RaxWEblog

"This site uses cookies from Google to deliver its services and analyze traffic. Your IP address and user-agent are shared with Google along with performance and security metrics to ensure quality of service, generate usage statistics, and to detect and address abuse."

Tuesday, January 30, 2024

Deep Democracy.

A democracy inclusive of all...  as in all.


Tradition means giving a vote to most obscure of all classes, our ancestors. It is the democracy of the dead....  Tradition refuses to submit to the small and arrogant oligarchy of those who merely happen to be walking about.  All democrats object to men being disqualified by the accident of birth; tradition objects to their being disqualified by the accident of death.  Democracy tells us not to neglect a good man’s opinion, even if he is our groom; tradition asks us not to neglect a good man’s opinion, even if he is our father.    

--G. K. Chesterton


I love that Chesterton quote.  I want to take it further.  Way further.  I favor a democracy that includes the dead by recognizing and accounting for the ways things our forebears did them.  I also favor an even deeper and broader democracy that looks out for the interests of people who have not come yet, people who will look to us as ancestors. 


Christian theology understands this in terms of the Communion of the Saints, and gathering of all the faithful, living, dead, and yet to come.   


Furthermore, why do we limit democracy merely to humans?  Why can we not find a way to attend politically to the best interests of animals and plants, even the planet itself?  


What would politics look like if we asked what effect this or that policy or initiative would have on the future?  What if we asked whether people yet unborn would benefit from this decision, or hate us for it?  Do our decisions make life better or worse for our offspring?  What if we extended Jesus' teaching about doing unto others to include people not yet alive?
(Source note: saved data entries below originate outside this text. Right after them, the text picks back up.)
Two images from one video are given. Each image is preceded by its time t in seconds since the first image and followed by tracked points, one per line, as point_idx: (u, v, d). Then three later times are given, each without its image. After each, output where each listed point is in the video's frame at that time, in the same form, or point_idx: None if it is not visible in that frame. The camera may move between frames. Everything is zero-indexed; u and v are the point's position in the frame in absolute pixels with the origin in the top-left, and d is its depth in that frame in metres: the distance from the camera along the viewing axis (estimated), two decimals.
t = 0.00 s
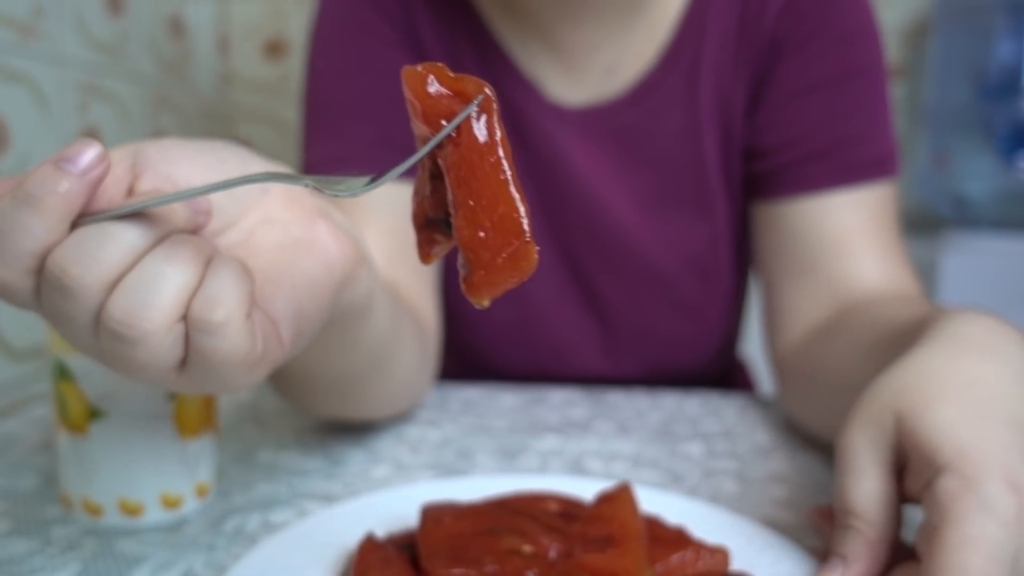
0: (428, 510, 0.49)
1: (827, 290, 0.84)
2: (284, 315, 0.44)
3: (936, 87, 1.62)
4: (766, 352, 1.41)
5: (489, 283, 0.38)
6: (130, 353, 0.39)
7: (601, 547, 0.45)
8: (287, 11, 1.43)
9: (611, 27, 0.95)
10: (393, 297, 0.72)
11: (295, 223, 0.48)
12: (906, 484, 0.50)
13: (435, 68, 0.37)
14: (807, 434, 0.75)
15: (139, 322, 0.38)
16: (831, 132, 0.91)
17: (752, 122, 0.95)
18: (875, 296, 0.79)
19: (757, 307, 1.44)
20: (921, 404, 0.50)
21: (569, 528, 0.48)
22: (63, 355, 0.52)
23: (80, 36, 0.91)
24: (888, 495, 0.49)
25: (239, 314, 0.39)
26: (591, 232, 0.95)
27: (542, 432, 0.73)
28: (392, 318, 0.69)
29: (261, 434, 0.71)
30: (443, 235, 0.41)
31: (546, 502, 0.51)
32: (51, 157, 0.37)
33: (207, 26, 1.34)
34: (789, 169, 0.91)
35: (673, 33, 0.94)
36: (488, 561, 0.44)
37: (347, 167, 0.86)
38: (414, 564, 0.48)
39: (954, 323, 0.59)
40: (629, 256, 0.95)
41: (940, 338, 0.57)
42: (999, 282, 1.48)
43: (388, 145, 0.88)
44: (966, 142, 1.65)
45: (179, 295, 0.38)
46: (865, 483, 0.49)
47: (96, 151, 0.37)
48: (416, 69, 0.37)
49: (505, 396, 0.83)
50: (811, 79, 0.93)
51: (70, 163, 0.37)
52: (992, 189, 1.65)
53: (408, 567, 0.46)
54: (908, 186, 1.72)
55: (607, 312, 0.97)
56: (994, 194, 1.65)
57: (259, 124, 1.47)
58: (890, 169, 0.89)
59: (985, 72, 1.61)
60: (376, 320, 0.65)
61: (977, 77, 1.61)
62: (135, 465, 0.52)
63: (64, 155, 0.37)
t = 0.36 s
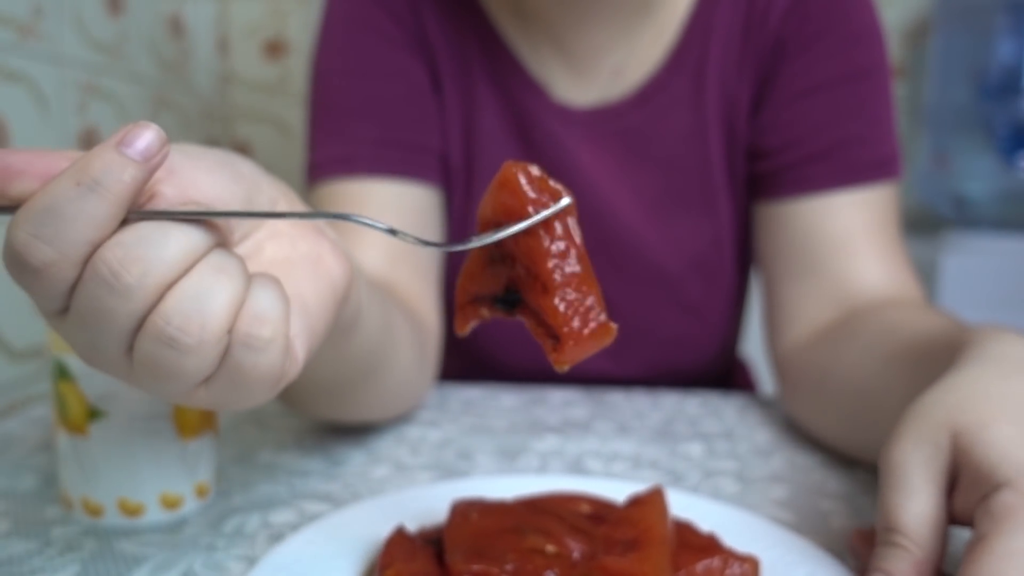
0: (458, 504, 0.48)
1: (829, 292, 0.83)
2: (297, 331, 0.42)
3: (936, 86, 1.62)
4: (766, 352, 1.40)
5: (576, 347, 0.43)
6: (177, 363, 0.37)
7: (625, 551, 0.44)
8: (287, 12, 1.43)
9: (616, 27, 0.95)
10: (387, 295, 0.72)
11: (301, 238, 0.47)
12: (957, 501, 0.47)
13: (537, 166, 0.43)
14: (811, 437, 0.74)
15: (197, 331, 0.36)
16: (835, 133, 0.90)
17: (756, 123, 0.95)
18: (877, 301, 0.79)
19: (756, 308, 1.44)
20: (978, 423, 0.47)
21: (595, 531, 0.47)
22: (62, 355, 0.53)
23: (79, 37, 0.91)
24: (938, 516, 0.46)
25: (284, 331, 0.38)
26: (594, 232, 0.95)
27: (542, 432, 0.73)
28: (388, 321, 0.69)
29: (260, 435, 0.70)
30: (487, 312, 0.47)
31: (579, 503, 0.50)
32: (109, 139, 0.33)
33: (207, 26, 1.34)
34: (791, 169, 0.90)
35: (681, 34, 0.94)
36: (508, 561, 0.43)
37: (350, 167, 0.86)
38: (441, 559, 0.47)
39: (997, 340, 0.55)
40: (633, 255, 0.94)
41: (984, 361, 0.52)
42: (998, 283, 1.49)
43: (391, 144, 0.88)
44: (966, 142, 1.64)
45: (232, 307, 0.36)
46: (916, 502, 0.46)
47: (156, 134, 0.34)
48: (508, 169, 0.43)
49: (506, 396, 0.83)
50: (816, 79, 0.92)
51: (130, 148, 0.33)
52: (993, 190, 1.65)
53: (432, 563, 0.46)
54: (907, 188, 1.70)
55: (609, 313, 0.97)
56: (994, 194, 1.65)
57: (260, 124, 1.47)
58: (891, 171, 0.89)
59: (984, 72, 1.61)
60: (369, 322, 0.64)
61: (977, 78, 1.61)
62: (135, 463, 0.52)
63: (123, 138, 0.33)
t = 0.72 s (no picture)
0: (460, 505, 0.48)
1: (831, 293, 0.83)
2: (296, 343, 0.43)
3: (936, 86, 1.62)
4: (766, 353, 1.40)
5: (607, 381, 0.41)
6: (175, 379, 0.37)
7: (628, 551, 0.44)
8: (287, 11, 1.43)
9: (620, 27, 0.95)
10: (388, 298, 0.72)
11: (306, 252, 0.47)
12: (969, 510, 0.46)
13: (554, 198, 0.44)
14: (812, 438, 0.74)
15: (197, 352, 0.36)
16: (837, 133, 0.90)
17: (758, 123, 0.95)
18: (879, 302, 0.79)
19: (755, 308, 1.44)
20: (992, 433, 0.47)
21: (597, 531, 0.47)
22: (61, 355, 0.53)
23: (79, 37, 0.91)
24: (950, 525, 0.45)
25: (283, 346, 0.39)
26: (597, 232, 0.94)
27: (542, 433, 0.73)
28: (389, 323, 0.69)
29: (261, 435, 0.70)
30: (516, 367, 0.45)
31: (584, 504, 0.50)
32: (142, 144, 0.33)
33: (207, 26, 1.34)
34: (794, 169, 0.90)
35: (684, 34, 0.94)
36: (511, 562, 0.43)
37: (353, 167, 0.86)
38: (444, 560, 0.47)
39: (1001, 343, 0.56)
40: (635, 255, 0.94)
41: (997, 369, 0.52)
42: (998, 284, 1.48)
43: (394, 144, 0.88)
44: (966, 141, 1.64)
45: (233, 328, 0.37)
46: (929, 511, 0.46)
47: (191, 142, 0.33)
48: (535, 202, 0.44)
49: (505, 396, 0.83)
50: (819, 80, 0.92)
51: (163, 155, 0.33)
52: (993, 189, 1.64)
53: (434, 564, 0.46)
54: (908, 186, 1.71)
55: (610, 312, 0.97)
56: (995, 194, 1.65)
57: (260, 124, 1.47)
58: (893, 172, 0.89)
59: (984, 72, 1.60)
60: (368, 324, 0.64)
61: (977, 79, 1.60)
62: (135, 463, 0.52)
63: (159, 147, 0.33)
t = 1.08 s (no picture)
0: (460, 505, 0.48)
1: (830, 293, 0.83)
2: (306, 352, 0.43)
3: (936, 86, 1.62)
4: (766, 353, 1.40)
5: (584, 298, 0.40)
6: (182, 419, 0.37)
7: (628, 551, 0.44)
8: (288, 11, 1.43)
9: (618, 26, 0.94)
10: (389, 300, 0.72)
11: (294, 256, 0.47)
12: (969, 511, 0.46)
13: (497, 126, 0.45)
14: (812, 437, 0.74)
15: (192, 390, 0.36)
16: (836, 133, 0.90)
17: (757, 123, 0.95)
18: (878, 304, 0.79)
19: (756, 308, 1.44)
20: (993, 432, 0.47)
21: (597, 531, 0.47)
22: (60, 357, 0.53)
23: (80, 36, 0.91)
24: (951, 525, 0.46)
25: (283, 361, 0.38)
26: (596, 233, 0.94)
27: (542, 433, 0.73)
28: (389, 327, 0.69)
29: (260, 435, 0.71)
30: (502, 305, 0.45)
31: (584, 504, 0.50)
32: (79, 210, 0.34)
33: (207, 26, 1.34)
34: (793, 170, 0.90)
35: (684, 34, 0.94)
36: (511, 562, 0.43)
37: (356, 166, 0.86)
38: (443, 560, 0.47)
39: (1001, 342, 0.56)
40: (634, 256, 0.94)
41: (995, 368, 0.52)
42: (998, 284, 1.49)
43: (392, 144, 0.88)
44: (966, 141, 1.64)
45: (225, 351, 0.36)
46: (929, 510, 0.46)
47: (123, 198, 0.34)
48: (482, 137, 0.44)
49: (505, 396, 0.83)
50: (818, 80, 0.92)
51: (101, 218, 0.33)
52: (992, 190, 1.64)
53: (434, 563, 0.46)
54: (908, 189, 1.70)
55: (609, 312, 0.97)
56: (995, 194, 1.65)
57: (260, 124, 1.47)
58: (893, 172, 0.89)
59: (985, 72, 1.61)
60: (372, 327, 0.65)
61: (977, 79, 1.61)
62: (134, 464, 0.52)
63: (93, 208, 0.33)
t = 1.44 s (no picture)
0: (460, 505, 0.48)
1: (829, 293, 0.83)
2: (297, 342, 0.43)
3: (935, 87, 1.63)
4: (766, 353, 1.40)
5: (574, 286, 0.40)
6: (171, 394, 0.37)
7: (628, 552, 0.43)
8: (287, 12, 1.43)
9: (615, 25, 0.94)
10: (388, 300, 0.71)
11: (288, 252, 0.47)
12: (970, 512, 0.46)
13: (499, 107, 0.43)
14: (812, 438, 0.74)
15: (183, 362, 0.36)
16: (834, 134, 0.90)
17: (755, 123, 0.95)
18: (879, 304, 0.79)
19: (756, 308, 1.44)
20: (992, 435, 0.47)
21: (597, 531, 0.47)
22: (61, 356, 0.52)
23: (79, 36, 0.91)
24: (952, 527, 0.46)
25: (275, 339, 0.38)
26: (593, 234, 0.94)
27: (542, 433, 0.73)
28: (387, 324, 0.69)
29: (260, 435, 0.71)
30: (490, 287, 0.44)
31: (584, 504, 0.50)
32: (78, 181, 0.34)
33: (207, 26, 1.34)
34: (790, 170, 0.90)
35: (681, 34, 0.94)
36: (511, 562, 0.43)
37: (351, 165, 0.86)
38: (444, 560, 0.47)
39: (1002, 343, 0.56)
40: (631, 255, 0.94)
41: (996, 369, 0.52)
42: (998, 284, 1.49)
43: (390, 144, 0.88)
44: (966, 142, 1.64)
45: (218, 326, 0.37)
46: (930, 511, 0.46)
47: (125, 171, 0.34)
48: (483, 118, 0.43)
49: (505, 396, 0.83)
50: (815, 80, 0.91)
51: (100, 188, 0.33)
52: (991, 190, 1.65)
53: (434, 563, 0.45)
54: (908, 188, 1.70)
55: (607, 312, 0.97)
56: (994, 194, 1.65)
57: (259, 124, 1.47)
58: (891, 172, 0.89)
59: (985, 72, 1.62)
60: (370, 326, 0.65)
61: (976, 79, 1.61)
62: (134, 463, 0.52)
63: (92, 179, 0.33)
Indeed, what gives us the right to do so much as cut down a tree without the tree's permission, let alone slaughter a cow or dam a river? 


Genesis empowers humans to "till and keep" creation, which the word "dominion" sums up.  The example of such dominion we find in Jesus Christ, who exercises it in terms of care, cooperation, respect, love, and seeing every living thing as a sign of God's saving Presence.  The only "rights" we have with regard to nature or anything else -- in other words, the real meaning of freedom -- we find in obedience to the will of the Creator, revealed in Jesus.  We certainly have no right to destroy, poison, exploit, misuse, abuse, deplete, or otherwise degrade something that does not belong to us but to God (Psalm 24:1).


Anyway, a deep democracy would act on behalf and for the benefit of all.